We knew this could be an issue from the start. In fact, the original intention was more generally to look at ‘special category’ data, which has extra legal protection — including information about race, political opinions, and genetic data, as well as health. The decision to focus on health was made as it is a topic that affects absolutely everyone, giving us the broadest audience of people who would be able to personally relate to the story.
We also wanted to ensure that readers understood how this type of information was being tracked and shared without their knowledge or even consent in some instances. In particular, we wanted to explain how exactly this happened, and touch on the technical details that underpinned our reporting, but in a way that was understandable to the typical reader.

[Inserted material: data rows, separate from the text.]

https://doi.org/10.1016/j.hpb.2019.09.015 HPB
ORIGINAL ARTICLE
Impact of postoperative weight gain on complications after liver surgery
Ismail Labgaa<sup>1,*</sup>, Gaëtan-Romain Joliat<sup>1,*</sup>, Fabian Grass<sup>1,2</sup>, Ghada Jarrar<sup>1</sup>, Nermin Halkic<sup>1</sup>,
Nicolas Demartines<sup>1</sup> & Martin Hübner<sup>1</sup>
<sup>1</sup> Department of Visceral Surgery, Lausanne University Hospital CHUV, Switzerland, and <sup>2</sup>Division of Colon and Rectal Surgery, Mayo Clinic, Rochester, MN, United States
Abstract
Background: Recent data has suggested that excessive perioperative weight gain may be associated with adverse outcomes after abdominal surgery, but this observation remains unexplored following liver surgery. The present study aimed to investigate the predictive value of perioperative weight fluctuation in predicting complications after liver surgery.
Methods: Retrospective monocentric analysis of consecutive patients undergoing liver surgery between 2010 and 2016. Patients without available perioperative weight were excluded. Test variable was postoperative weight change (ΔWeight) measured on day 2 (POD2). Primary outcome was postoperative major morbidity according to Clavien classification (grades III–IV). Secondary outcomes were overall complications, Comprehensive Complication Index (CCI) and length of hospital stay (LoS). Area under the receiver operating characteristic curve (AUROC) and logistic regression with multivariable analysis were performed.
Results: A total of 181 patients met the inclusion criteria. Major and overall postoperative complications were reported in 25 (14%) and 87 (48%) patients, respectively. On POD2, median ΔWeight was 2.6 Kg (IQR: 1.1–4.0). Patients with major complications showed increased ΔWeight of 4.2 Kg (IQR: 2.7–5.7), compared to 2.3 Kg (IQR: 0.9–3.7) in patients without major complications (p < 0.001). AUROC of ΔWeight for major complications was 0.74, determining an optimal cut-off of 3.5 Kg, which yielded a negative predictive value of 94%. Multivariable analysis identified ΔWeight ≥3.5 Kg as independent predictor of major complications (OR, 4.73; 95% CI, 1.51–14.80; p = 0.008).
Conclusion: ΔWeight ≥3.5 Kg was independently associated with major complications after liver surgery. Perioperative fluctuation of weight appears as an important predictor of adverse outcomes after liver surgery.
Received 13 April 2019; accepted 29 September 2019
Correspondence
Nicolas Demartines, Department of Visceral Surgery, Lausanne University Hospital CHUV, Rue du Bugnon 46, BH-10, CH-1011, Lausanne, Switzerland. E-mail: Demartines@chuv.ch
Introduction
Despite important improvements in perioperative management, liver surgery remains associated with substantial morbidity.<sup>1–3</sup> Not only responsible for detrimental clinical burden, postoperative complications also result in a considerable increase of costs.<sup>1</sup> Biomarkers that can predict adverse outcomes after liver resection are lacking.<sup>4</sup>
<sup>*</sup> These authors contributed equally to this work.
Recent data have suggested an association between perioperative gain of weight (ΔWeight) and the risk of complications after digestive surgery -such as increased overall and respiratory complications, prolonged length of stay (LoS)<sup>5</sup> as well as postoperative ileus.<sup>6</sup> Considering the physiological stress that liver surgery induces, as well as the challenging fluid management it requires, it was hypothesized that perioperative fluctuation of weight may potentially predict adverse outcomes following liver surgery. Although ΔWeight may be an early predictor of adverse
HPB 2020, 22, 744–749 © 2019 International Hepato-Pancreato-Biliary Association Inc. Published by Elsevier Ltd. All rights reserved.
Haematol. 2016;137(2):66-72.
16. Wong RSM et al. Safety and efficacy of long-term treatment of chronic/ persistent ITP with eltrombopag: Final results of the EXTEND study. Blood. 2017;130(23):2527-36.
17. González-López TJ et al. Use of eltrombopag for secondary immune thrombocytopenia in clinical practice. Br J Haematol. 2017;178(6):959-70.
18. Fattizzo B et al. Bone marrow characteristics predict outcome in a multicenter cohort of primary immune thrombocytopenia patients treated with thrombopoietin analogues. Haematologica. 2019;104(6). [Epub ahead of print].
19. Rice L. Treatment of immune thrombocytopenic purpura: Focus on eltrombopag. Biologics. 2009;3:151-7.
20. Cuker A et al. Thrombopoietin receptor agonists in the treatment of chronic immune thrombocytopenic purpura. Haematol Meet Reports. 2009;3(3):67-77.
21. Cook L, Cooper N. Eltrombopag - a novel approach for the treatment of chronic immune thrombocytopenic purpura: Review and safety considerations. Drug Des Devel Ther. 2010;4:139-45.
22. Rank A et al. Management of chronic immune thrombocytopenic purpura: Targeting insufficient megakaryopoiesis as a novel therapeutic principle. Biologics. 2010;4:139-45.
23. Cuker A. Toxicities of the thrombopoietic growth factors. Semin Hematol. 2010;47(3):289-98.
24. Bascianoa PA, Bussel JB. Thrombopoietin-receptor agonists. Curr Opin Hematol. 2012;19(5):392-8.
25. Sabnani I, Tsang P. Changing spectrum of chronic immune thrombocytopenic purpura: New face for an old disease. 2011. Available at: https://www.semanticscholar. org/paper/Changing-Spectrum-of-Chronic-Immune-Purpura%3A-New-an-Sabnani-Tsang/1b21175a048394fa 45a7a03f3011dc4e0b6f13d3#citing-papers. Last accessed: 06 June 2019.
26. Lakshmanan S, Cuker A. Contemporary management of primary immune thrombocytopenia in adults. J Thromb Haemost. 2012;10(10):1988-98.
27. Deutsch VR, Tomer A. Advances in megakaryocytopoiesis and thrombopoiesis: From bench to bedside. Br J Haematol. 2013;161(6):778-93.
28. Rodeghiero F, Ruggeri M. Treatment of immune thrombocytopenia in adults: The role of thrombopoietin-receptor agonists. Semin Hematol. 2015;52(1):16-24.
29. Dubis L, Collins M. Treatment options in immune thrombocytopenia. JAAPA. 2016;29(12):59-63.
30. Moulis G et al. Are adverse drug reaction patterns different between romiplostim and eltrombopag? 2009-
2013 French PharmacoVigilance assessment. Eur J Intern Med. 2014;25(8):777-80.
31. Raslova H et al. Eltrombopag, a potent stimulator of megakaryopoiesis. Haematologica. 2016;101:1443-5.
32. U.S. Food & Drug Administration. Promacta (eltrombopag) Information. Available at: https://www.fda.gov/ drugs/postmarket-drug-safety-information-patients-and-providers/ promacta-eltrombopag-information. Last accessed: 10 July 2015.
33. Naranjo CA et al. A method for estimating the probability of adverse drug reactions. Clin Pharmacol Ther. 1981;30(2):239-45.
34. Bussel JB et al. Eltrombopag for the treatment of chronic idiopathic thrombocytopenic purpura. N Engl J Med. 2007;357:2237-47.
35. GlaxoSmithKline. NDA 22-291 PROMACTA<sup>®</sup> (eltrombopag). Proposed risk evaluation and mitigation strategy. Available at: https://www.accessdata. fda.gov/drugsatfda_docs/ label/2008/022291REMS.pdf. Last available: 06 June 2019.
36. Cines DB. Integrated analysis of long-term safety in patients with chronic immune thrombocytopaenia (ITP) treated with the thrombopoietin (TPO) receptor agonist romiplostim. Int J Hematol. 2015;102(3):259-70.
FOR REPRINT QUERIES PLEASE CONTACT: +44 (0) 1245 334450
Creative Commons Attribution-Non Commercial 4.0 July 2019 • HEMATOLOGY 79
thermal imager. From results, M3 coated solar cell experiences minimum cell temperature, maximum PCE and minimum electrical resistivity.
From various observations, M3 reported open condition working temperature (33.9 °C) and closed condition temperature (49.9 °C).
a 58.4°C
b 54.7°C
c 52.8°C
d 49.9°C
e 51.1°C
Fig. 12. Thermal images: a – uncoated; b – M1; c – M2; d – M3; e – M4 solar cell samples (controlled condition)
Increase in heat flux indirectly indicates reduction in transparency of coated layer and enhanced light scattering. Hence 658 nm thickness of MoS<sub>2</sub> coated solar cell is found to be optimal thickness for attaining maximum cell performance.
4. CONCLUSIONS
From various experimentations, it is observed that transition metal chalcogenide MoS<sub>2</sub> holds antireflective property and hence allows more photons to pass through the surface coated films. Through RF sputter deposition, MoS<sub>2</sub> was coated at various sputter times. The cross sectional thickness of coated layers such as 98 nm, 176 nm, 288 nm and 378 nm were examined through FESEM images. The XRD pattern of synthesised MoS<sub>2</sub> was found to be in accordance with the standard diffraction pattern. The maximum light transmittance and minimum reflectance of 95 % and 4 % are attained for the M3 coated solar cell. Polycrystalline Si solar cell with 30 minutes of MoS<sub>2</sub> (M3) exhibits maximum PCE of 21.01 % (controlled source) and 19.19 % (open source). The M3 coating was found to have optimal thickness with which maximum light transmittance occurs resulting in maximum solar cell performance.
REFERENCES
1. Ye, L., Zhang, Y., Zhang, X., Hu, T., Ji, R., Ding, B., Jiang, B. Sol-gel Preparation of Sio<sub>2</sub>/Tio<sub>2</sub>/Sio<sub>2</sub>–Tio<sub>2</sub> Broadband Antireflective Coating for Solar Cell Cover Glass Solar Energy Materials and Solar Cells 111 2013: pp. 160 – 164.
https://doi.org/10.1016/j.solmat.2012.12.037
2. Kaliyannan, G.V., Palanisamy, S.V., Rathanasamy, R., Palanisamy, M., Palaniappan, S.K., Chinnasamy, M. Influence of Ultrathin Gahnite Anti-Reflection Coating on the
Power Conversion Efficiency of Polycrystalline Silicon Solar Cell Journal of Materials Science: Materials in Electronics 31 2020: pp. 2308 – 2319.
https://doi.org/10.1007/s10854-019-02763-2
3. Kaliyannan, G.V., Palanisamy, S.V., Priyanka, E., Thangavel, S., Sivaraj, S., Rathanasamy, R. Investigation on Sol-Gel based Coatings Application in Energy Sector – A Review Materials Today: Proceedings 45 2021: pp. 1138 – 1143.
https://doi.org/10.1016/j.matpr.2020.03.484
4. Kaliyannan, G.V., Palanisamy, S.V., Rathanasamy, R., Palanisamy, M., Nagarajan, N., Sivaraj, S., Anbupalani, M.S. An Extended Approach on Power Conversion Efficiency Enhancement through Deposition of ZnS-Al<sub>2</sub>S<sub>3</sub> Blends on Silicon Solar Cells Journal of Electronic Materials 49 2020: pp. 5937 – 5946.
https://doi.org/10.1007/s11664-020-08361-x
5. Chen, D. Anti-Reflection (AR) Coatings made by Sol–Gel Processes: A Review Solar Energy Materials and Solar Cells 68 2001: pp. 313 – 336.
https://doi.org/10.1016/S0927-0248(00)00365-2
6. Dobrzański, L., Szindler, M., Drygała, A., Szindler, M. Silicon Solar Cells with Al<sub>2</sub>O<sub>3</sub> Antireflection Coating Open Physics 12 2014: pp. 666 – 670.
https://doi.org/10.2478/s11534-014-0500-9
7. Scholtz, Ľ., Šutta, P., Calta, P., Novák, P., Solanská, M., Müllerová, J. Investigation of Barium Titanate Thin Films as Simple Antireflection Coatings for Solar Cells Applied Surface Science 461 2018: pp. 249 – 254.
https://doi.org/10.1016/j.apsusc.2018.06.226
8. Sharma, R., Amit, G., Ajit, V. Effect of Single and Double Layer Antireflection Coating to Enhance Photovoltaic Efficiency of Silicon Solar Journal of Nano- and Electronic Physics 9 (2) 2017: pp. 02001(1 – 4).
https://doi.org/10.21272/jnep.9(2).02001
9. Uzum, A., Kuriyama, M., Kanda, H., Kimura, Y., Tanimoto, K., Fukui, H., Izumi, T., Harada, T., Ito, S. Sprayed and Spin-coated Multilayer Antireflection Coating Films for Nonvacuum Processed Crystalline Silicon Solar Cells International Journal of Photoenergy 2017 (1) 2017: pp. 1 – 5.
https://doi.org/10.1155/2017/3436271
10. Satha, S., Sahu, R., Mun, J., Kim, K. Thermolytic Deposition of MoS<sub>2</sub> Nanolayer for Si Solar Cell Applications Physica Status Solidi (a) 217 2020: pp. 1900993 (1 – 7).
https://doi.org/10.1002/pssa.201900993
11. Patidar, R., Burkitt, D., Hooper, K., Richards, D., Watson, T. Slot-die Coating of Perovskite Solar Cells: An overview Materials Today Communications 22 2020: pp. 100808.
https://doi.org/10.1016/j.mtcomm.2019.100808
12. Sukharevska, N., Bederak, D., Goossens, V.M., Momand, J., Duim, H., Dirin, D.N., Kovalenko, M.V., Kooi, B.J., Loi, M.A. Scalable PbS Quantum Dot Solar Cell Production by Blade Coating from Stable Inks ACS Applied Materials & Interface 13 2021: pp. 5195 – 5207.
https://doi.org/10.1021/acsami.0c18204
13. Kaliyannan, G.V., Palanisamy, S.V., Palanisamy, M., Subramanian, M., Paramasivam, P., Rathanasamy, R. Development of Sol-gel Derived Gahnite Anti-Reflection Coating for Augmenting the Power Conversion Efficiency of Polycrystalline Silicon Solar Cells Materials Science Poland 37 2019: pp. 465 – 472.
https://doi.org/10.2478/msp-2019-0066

To do this, we picked one particular site, the WebMD symptom checker. This was a good example as not only was it a very popular well-known site, but, looking at the page, it doesn’t have a lot of adverts — just two straightforward images. It appears benign. However almost all the incredibly personal data that people are likely to enter is sent to Facebook’s advertising platform. We created a video walking through someone entering their symptoms, and then me showing how this information was ending up in HTTP requests to Facebook’s domain. We aimed to avoid technical jargon, but without dumbing-down.
What can others learn from this project?
(1) That it is often the simplest ideas that hold most relevance to readers and create the biggest results. I have been involved in many projects where a lot more time has been invested for a lot less impact.
(2) A story such as this has many technical details. Details that I’d spent a lot of time obsessing over, and were essential to the data we’d collected that formed the foundation of the story. But you need to be brave enough to leave many of them out to produce a story that’s comprehensible to the readers we wanted to reach — whilst also giving enough so that readers trust our process. It is a difficult balance, and the temptation is to include all the numbers, interleaved with caveats and technicalities, so any potential criticism can be swatted. But just making a conscious effort to get this right can make a big difference.
(3) One criticism that I was expecting, but didn’t really end up receiving was — ‘don’t we already know this?’ There have been many stories on privacy and the advertising industry, cookies, etc. I believe the reason we didn’t is because we brought it into situations close to readers’ lives. That’s manifest in picking health as a topic, the video walking through a real situation, and the juxtaposition in the piece between the hippocratic oath of times past, and the graphic laying out the technical and commercial reality of who receives information about your health today.